§ **DIRECTIONS FOR THIS TASK**
Going line by line through the material below, tally those that contain the word "lines" and give the count by itself.
»»
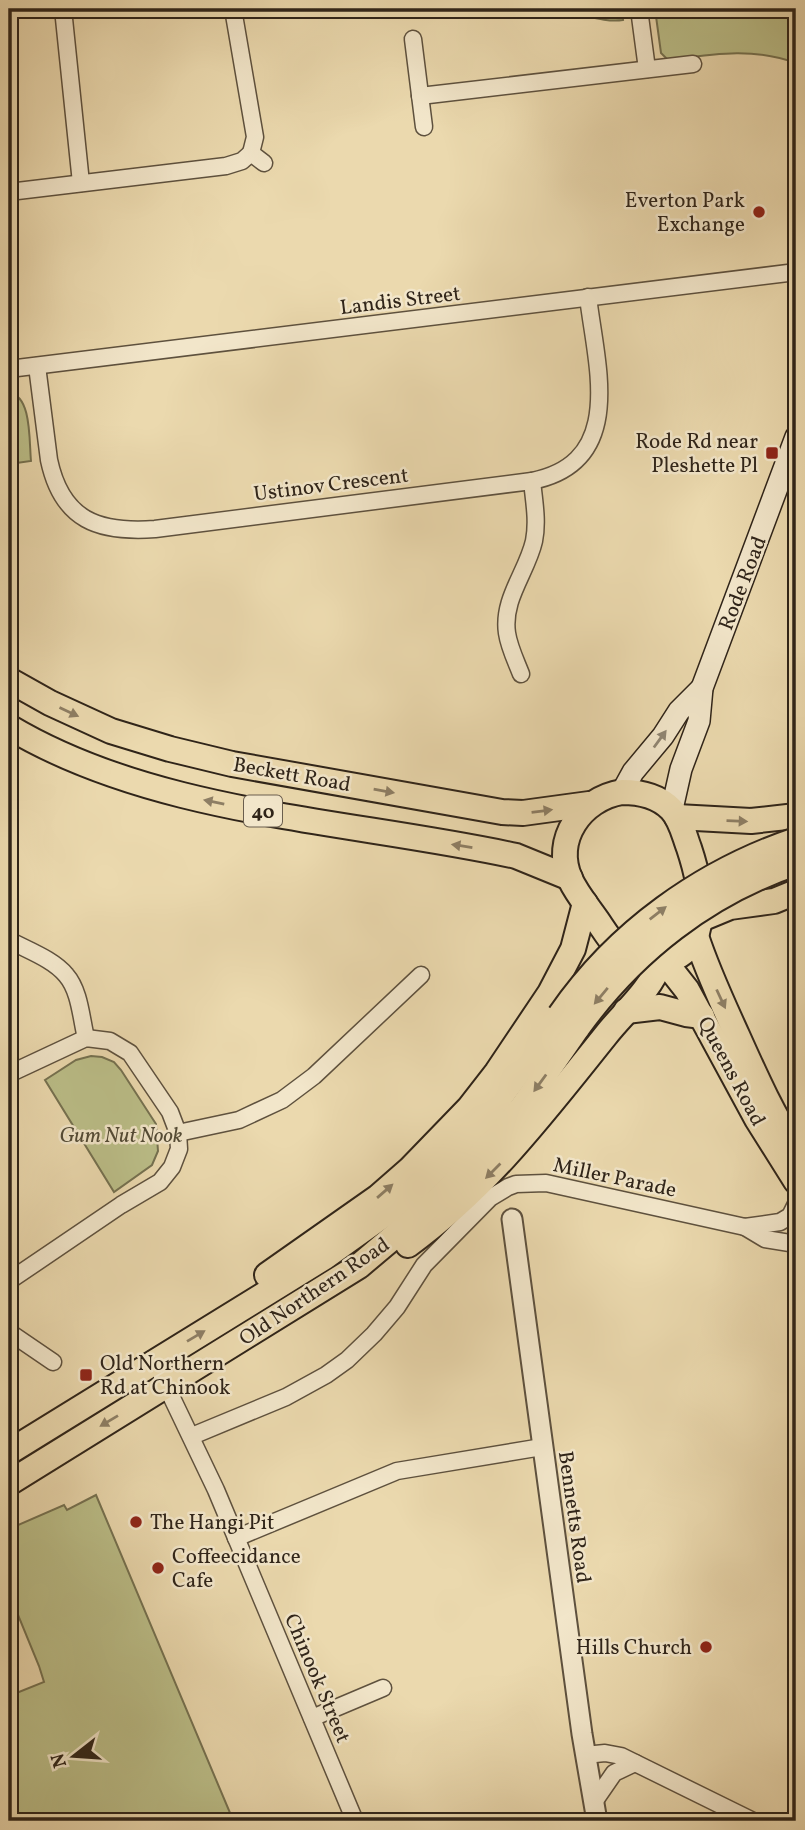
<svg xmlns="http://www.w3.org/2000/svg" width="805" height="1830" viewBox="0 0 805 1830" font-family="Vollkorn,serif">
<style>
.green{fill:#bbbe88;stroke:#757150;stroke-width:2}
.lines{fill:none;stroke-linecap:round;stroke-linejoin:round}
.minor-casing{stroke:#5e513e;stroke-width:19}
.tertiary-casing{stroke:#5e513e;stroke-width:23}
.secondary-casing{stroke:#2f2419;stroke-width:24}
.primary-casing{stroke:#2f2419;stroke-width:28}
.trunk-casing{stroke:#2f2419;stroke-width:28}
.minor{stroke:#f2e6ca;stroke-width:16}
.tertiary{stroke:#f2e6ca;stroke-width:19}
.secondary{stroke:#f2e6ca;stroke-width:21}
.primary{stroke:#ebd9ae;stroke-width:24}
.trunk{stroke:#ebd9ae;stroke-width:24}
.trunk-bridge-casing{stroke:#2f2419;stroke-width:28;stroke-linecap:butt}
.trunk-bridge{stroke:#ebd9ae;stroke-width:24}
.oneway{fill:#8d7e64}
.oneway2{fill:#908572}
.poi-dot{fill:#8f2418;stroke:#f2e6ca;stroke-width:2.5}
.labels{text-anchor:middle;stroke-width:5;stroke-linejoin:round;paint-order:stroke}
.shield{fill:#f2e6ca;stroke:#6a5e4e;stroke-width:2}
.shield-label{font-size:19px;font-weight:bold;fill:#2f2419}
.poi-label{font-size:21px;fill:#2f2419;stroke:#f2e6ca;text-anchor:end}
.street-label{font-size:21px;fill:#2f2419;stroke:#f2e6ca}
.park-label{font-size:21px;font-style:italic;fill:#524a35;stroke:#f2e6ca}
</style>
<rect width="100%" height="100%" fill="#ebd9ae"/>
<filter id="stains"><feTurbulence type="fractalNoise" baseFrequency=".00286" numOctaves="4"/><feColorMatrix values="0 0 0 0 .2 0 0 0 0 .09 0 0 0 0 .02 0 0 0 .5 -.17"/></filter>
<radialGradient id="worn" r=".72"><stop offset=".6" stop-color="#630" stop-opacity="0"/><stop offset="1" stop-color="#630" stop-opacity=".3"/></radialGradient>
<g class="green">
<path d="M 492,9 L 622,9 L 623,20 C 601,23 580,12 558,11 C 536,10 514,14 492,9 Z"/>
<path d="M 655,9 L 796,9 L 796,63 C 753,47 713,54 668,60 L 661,53 Z"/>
<path d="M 9,393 C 32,395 29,442 31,461 L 9,464 Z"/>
<polygon points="91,1056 102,1057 114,1062 121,1070 156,1124 158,1151 152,1165 114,1192 45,1080 76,1060"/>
<polygon points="96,1495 233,1820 240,1818 242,1821 9,1821 9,1696 44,1682 39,1666 9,1593 9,1529 64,1505 67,1510"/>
</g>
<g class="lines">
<g class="minor-casing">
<g id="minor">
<polyline points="63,9 81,183"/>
<polyline points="233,9 255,137 251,153 264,163"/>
<polyline points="639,9 647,69"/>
<polyline points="413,39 424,127"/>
<polyline points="420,96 693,64"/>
<polyline points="9,192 226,166 242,161 251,153"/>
<path d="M 37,366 L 49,460 C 62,521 99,533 155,529 L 532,481 C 627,462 596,365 588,297"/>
<polyline points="9,369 796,272"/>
<path d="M 521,674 C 516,661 509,647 507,633 C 502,599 527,572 534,541 C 538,521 534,501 532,481"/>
<path d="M 9,940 C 27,950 53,959 66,975 C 80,991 81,1018 86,1038"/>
<polyline points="9,1074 86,1038 110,1041 130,1053 170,1112 178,1133 179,1149 172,1167 160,1182 121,1205 9,1281"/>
<polyline points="178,1133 239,1120 282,1100 314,1076 421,975"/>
<polyline points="745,1227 765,1239 796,1244"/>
<polyline points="9,1332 53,1362"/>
<polyline points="162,1377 216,1490 355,1821"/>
<polyline points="192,1436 286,1397 326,1375 347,1360 374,1334 397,1307 424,1265 490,1198 508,1187 516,1184 546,1183 745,1227 780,1222 790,1216 796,1204"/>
<polyline points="236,1538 397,1471 542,1447"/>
<polyline points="312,1718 383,1688"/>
<polyline points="585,1755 605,1753 621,1756 753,1821"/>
<polyline points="594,1802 614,1773 635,1763"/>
</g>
</g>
<g class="tertiary-casing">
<polyline id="tertiary" points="512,1219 582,1734 597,1821"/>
</g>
<g class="secondary-casing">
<g id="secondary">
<polyline points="622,792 633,772 663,736 679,711 702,688"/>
<polyline points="672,809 681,769 699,721 702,688 796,437"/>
</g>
</g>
<g class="primary-casing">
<g id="primary">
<polyline points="9,680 50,703 111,731 170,749 232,764 502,812 523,813 589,804"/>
<path d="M 9,727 C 156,815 350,820 516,856 L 570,878"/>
<path d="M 622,792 C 639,792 658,796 671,809 C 681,819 684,835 689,848 C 701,884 716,950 663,962 C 655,965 645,965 637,962 C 618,954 608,936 597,920 C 588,907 577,894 570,879 C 553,839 581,799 622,792 Z"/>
<path d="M 696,936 C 707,970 722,1002 737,1035 C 755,1075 772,1114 796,1150"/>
<polyline points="665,962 687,990 757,1119 796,1181"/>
</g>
</g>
<g class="trunk-casing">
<g id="trunk">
<polyline points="677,817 751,821 796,816"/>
<polyline points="701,919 730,907 774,901 796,892"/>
<polyline points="626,1011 660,1007 686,1014 702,1016"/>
<path d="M 408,1245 C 488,1187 545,1111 606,1035 C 624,1012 650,991 660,963"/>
<polyline points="267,1275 378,1197 410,1169 469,1108 497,1072 550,993 573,949 585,903"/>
<polyline points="9,1452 325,1257 392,1209 425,1180 486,1117 560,1015"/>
<polyline points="9,1483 359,1266 441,1197 501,1133 523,1106 578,1027"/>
</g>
</g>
<use href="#minor" class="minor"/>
<use href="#tertiary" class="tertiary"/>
<use href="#secondary" class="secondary"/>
<use href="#primary" class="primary"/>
<use href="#trunk" class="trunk"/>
<g class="trunk-bridge-casing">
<g id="trunk-bridge">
<path d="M 560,1015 C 617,932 702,872 796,840"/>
<path d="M 578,1027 C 633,951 707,893 796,863"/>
</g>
</g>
<use href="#trunk-bridge" class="trunk-bridge"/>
</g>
<defs><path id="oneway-solid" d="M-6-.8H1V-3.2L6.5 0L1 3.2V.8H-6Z" transform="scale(1.75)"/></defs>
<g class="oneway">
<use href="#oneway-solid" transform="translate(69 712) rotate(25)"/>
<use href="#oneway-solid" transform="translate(384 791) rotate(10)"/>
<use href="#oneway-solid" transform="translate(214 802) rotate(-168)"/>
<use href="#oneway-solid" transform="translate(542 811) rotate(-7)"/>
<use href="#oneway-solid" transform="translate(737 821) rotate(2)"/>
<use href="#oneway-solid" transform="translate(462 846) rotate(-171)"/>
<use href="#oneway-solid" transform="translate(658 913) rotate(-38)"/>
<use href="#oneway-solid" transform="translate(601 996) rotate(130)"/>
<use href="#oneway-solid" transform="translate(721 999) rotate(65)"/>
<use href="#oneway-solid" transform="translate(540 1083) rotate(126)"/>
<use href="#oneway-solid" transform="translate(493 1171) rotate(135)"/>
<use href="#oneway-solid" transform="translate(385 1191) rotate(-41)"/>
<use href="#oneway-solid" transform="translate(196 1336) rotate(-31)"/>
<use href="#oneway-solid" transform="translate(109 1421) rotate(149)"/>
</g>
<use class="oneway2" href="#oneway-solid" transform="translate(660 739) rotate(-54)"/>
<g class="poi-dot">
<circle cx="759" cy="212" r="7"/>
<rect x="765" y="446" width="14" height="14" rx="3.5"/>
<rect x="79" y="1368" width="14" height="14" rx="3.5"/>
<circle cx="136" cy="1522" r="7"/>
<circle cx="158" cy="1568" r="7"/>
<circle cx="706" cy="1647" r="7"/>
</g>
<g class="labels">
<rect class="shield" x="244" y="795.5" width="38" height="31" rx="5"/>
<g class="shield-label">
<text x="263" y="818">40</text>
</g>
<g class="poi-label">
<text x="745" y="207">Everton Park<tspan x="745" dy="24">Exchange</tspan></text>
<text x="758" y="448">Rode Rd near<tspan x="758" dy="24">Pleshette Pl</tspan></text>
<text x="100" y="1370" text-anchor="start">Old Northern<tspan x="100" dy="24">Rd at Chinook</tspan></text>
<text x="150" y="1529" text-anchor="start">The Hangi Pit</text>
<text x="172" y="1563" text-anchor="start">Coffeecidance<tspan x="172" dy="24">Cafe</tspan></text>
<text x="692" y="1654">Hills Church</text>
</g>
<g class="street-label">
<text transform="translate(400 300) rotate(-7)" y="7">Landis Street</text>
<text transform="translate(331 484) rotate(-7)" y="7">Ustinov Crescent</text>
<text transform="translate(742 583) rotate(-69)" y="7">Rode Road</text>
<text transform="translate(292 774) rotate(10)" y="7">Beckett Road</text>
<text transform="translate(732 1071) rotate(62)" y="7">Queens Road</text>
<text transform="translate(615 1177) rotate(12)" y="7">Miller Parade</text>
<text transform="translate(314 1291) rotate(-34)" y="7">Old Northern Road</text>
<text transform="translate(575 1517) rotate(82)" y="7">Bennetts Road</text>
<text transform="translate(318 1678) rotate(67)" y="7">Chinook Street</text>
</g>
<g class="park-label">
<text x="121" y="1142">Gum Nut Nook</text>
</g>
</g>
<rect width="805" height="1830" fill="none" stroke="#ebd9ae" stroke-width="35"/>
<rect x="10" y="10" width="784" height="1809" fill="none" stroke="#2f2419" stroke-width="3.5"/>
<rect x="18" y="18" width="770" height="1795" fill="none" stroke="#2f2419" stroke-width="2"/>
<g transform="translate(74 1756) rotate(253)" stroke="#f2e6ca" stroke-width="5" paint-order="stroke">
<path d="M0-5L12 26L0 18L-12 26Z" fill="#2f2419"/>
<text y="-10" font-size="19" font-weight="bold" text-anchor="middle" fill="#2f2419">N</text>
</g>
<rect width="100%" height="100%" filter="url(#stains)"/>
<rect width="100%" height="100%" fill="url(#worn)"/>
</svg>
««
§ **TASK SOLUTION**
2